[DO NOT PUBLISH]
IN THE UNITED STATES COURT OF APPEALS
FOR THE ELEVENTH CIRCUIT
FILED
________________________ U.S. COURT OF APPEALS
ELEVENTH CIRCUIT
April 19, 2005
No. 04-11695
THOMAS K. KAHN
Non-Argument Calendar CLERK
________________________
D. C. Docket No. 96-03257-CV-RRA-M
ANTHONY ASH,
JOHN HITHON,
Plaintiffs-Appellants,
EDDIE BULLOCK, et al.,
Plaintiffs,
versus
TYSON FOODS, INC.,
a corporation,
Defendant-Appellee,
THOMAS HARTLEY, an individual,
Defendant.
________________________
Appeal from the United States District Court
for the Northern District of Alabama
_________________________
(April 19, 2005)
Before DUBINA, CARNES and MARCUS, Circuit Judges.
PER CURIAM:
Appellants Anthony Ash and John Hithon, black males, (collectively “the
appellants”) appeal the district court’s orders (1) granting Tyson Foods, Inc.’s
renewed motion for judgment as a matter of law, pursuant to Fed. R. Civ. P. 50(b),
on their 42 U.S.C. § 2000e et seq. (“Title VII”) and 42 U.S.C. § 1981
discrimination claims, and (2) alternatively granting Tyson’s motion for a new
trial, pursuant to Fed. R. Civ. P. 50(c), on the basis that the jury’s punitive and
compensatory damages awards were excessive and unsupported by the evidence.
We affirm in part and reverse and remand in part.
During the summer of 1995, the appellants, who were superintendents at
Tyson’s Gadsen, Alabama poultry plant, applied for two shift manager positions at
the Gadsen plant. Thomas Hatley, the Gadsen plant manager, decided to hire
Randy King and Steve Dade, white males, for the two shift manager positions.

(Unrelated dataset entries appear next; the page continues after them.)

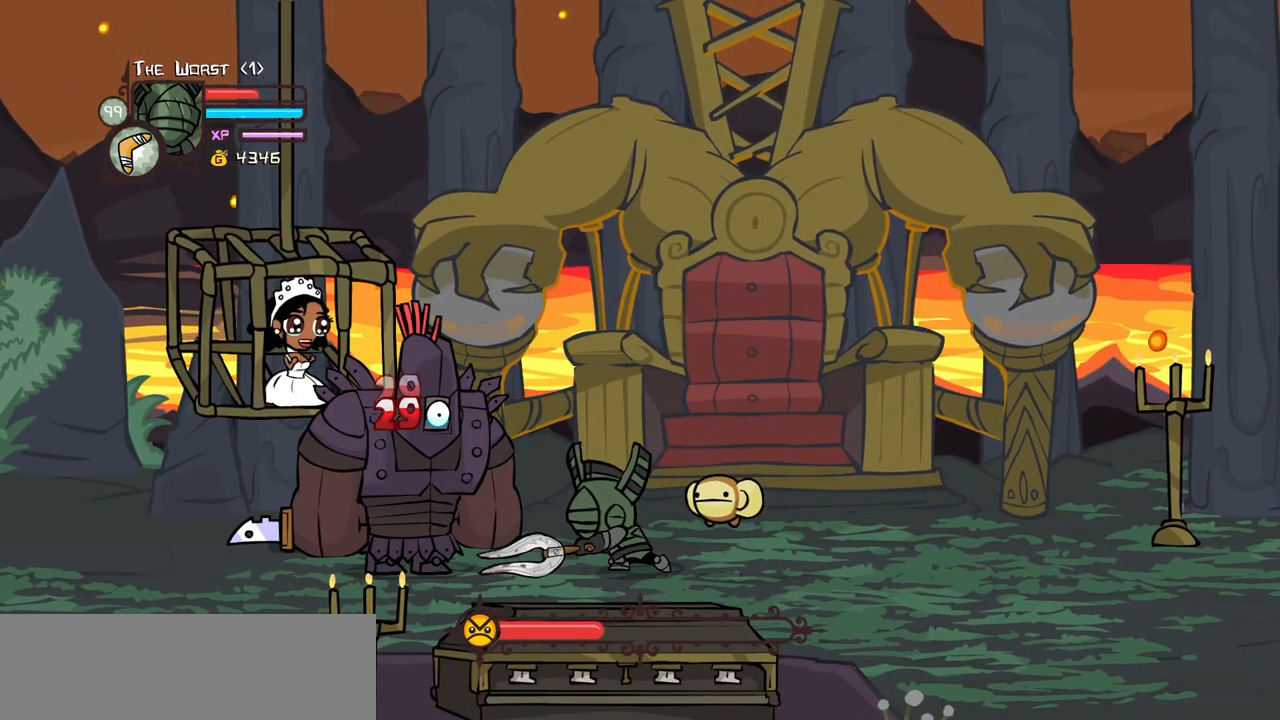
{"keys": [], "events": [[233, "heavy", "up"], [283, "heavy", "down"], [467, "heavy", "up"]]}
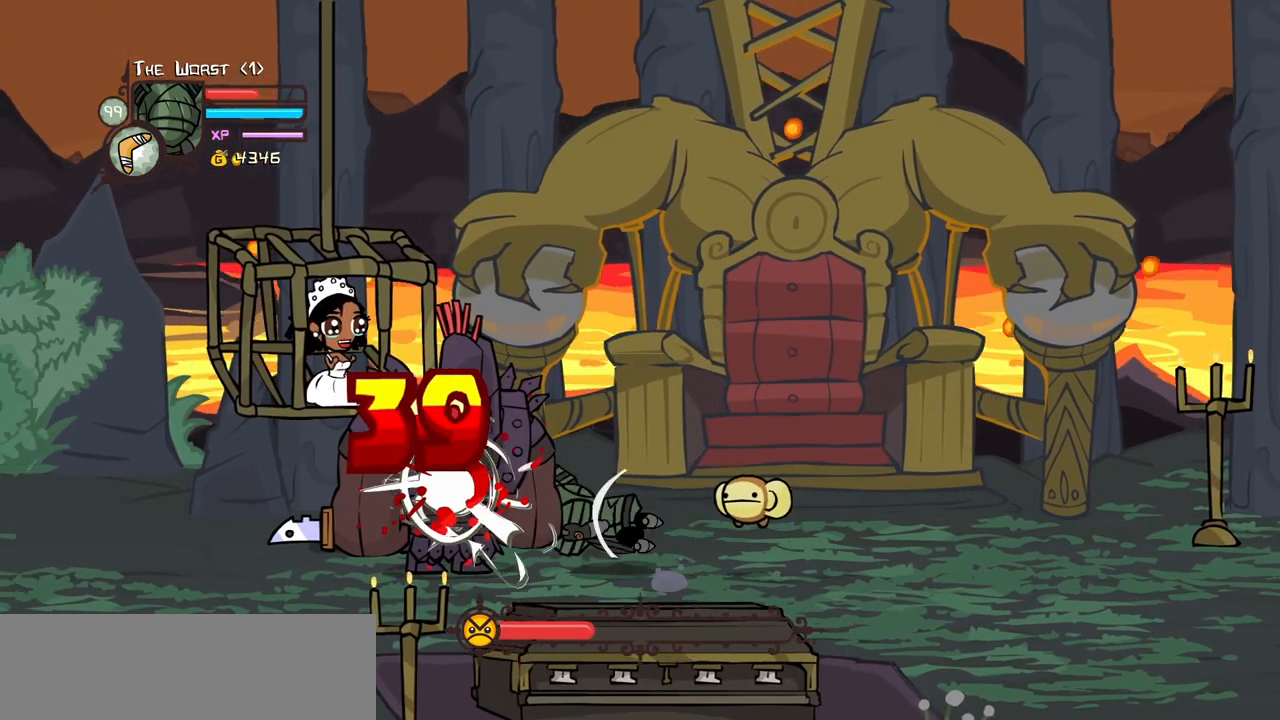
{"keys": ["down"], "events": [[17, "heavy", "down"], [350, "down", "down"], [350, "heavy", "up"]]}
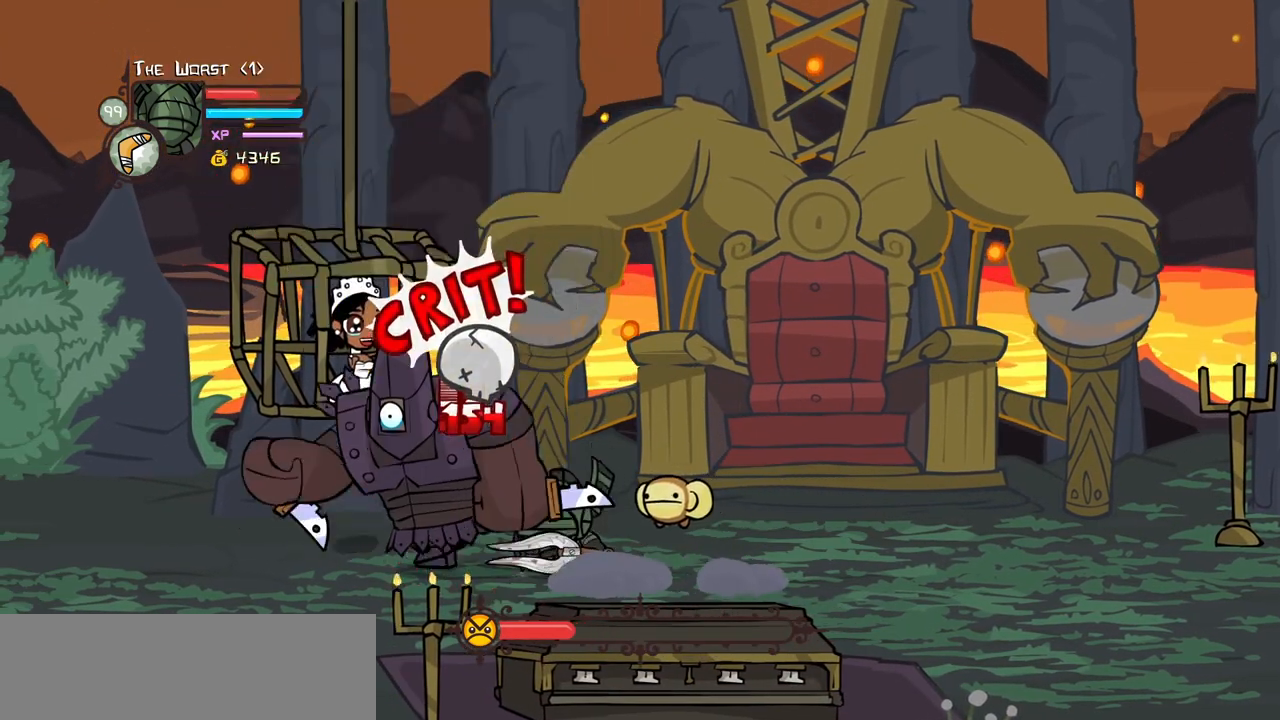
{"keys": ["up"], "events": [[467, "up", "down"], [500, "down", "up"]]}
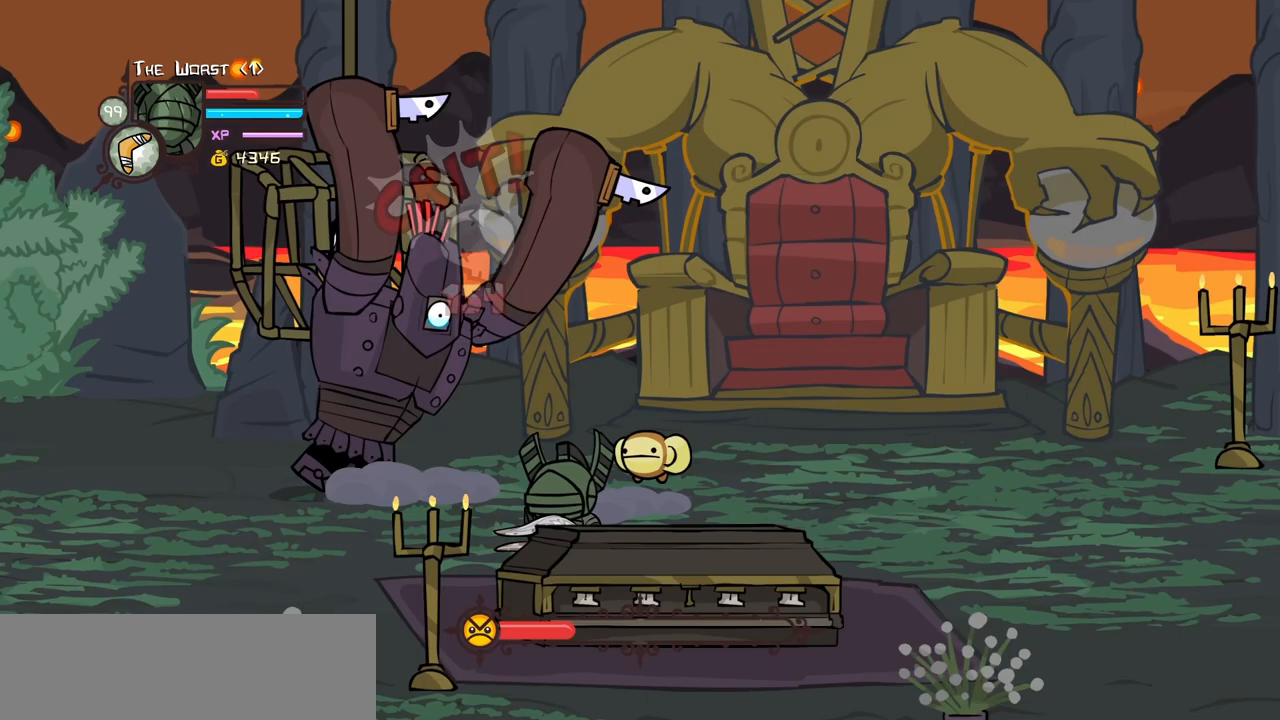
{"keys": ["light"], "events": [[200, "light", "down"], [233, "up", "up"], [333, "light", "up"], [383, "light", "down"]]}
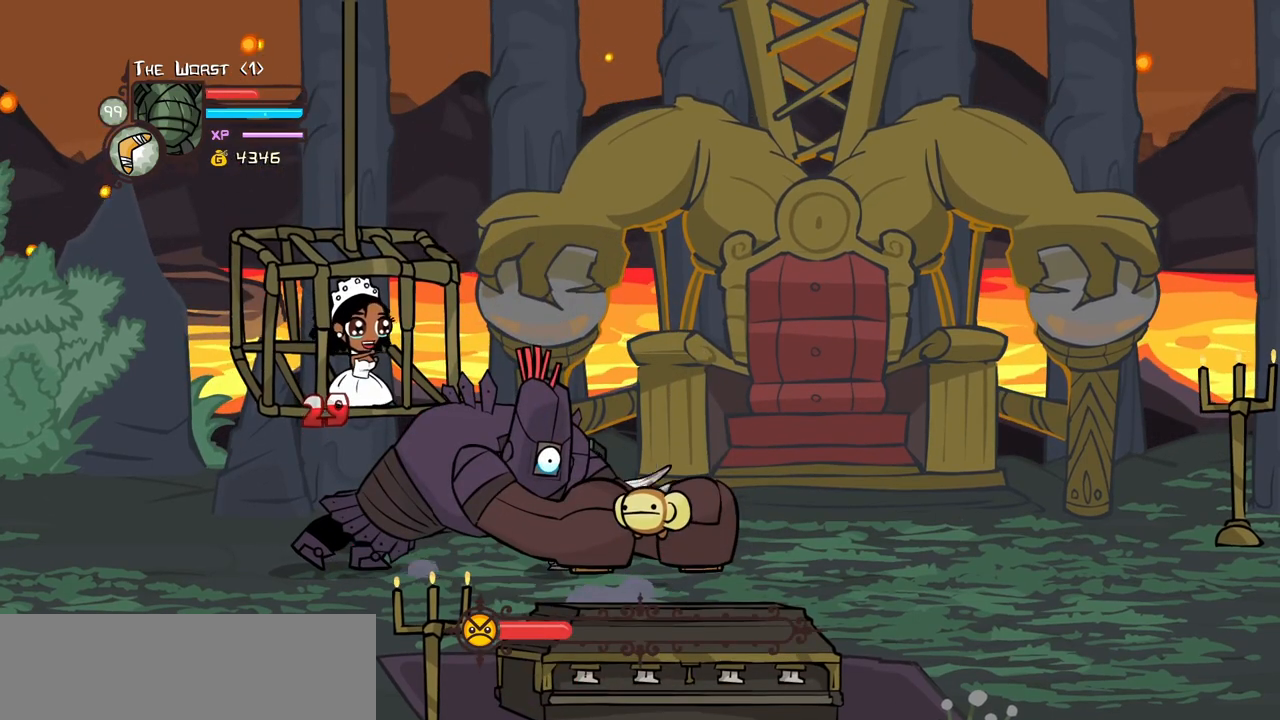
{"keys": ["heavy"], "events": [[117, "light", "up"], [167, "light", "down"], [400, "heavy", "down"], [450, "light", "up"]]}
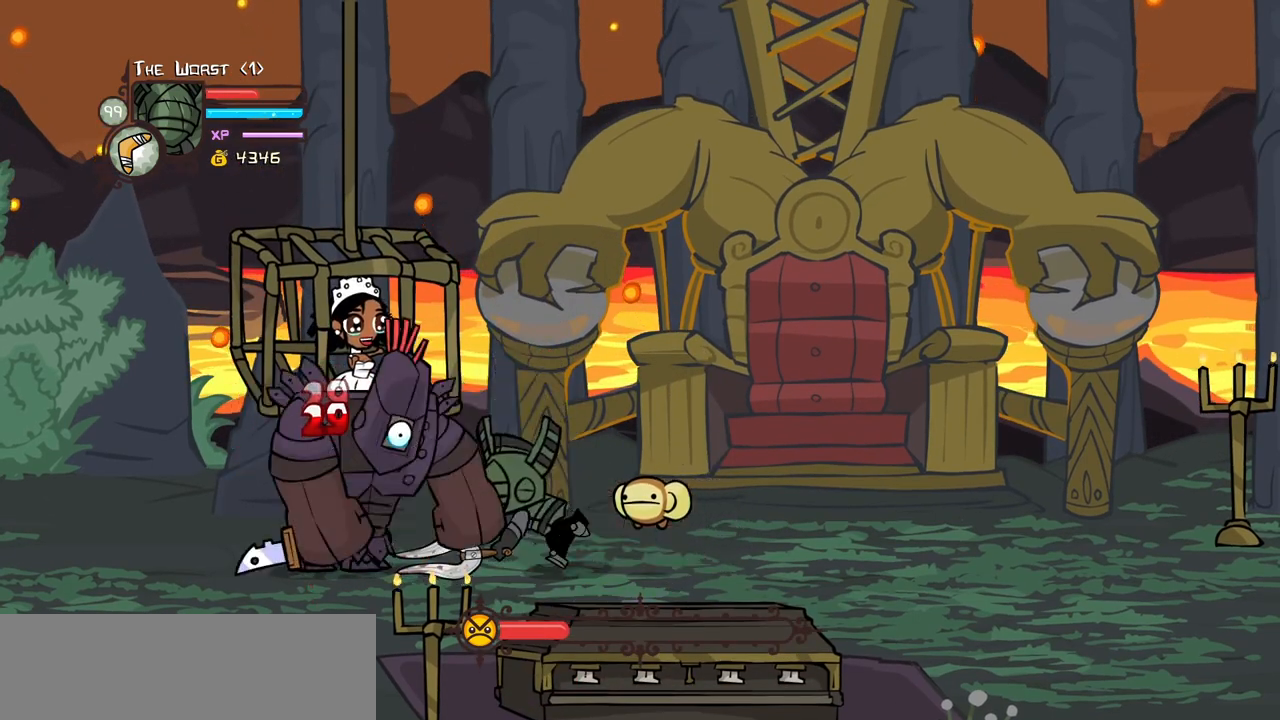
{"keys": ["heavy"], "events": [[417, "heavy", "up"], [467, "heavy", "down"]]}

Following Hatley’s decision to choose King and Dade for the shift manager
positions, the appellants filed suit, claiming, inter alia, that their failure to be
promoted to the shift manager positions violated their rights under Title VII and 42
U.S.C. § 1981.
A. Judgment as a Matter of Law
2
On appeal, the appellants initially argue that the district court should not
have granted Tyson’s renewed motion for judgment as a matter of law because it
had denied the motions for judgment as a matter of law at trial and there were no
intervening events to justify the court to change its mind. The appellants then
contend that Tyson’s reasons for not promoting them were pretextual. In support
of the pretext argument, the appellants argue that: (1) Hatley provided shifting
reasons for his decision not to hire them; (2) Hatley used qualifications that
(a) were not required by company policy, and (b) excluded the appellants;
(3) Hatley only checked references for black candidates and did not review King’s
or Dade’s performance reviews or personnel files; (4) Hatley lied about a college
degree requirement for the shift manager position; (5) Hatley offered King the shift
manager position before interviewing Hithon for the job; (6) Hatley hand-picked
Dade for the shift manager position despite telling the superintendents that he
would hold the position open before deciding on the promotion; (7) Tyson failed to
prove that the Gadsen plant was losing money when Ash and Hithon were
superintendents; and (8) Hatley’s decision was made in an atmosphere where black
employees were treated differently, including Hatley’s cool demeanor toward the
appellants and his statements referring to the appellants as “boys.”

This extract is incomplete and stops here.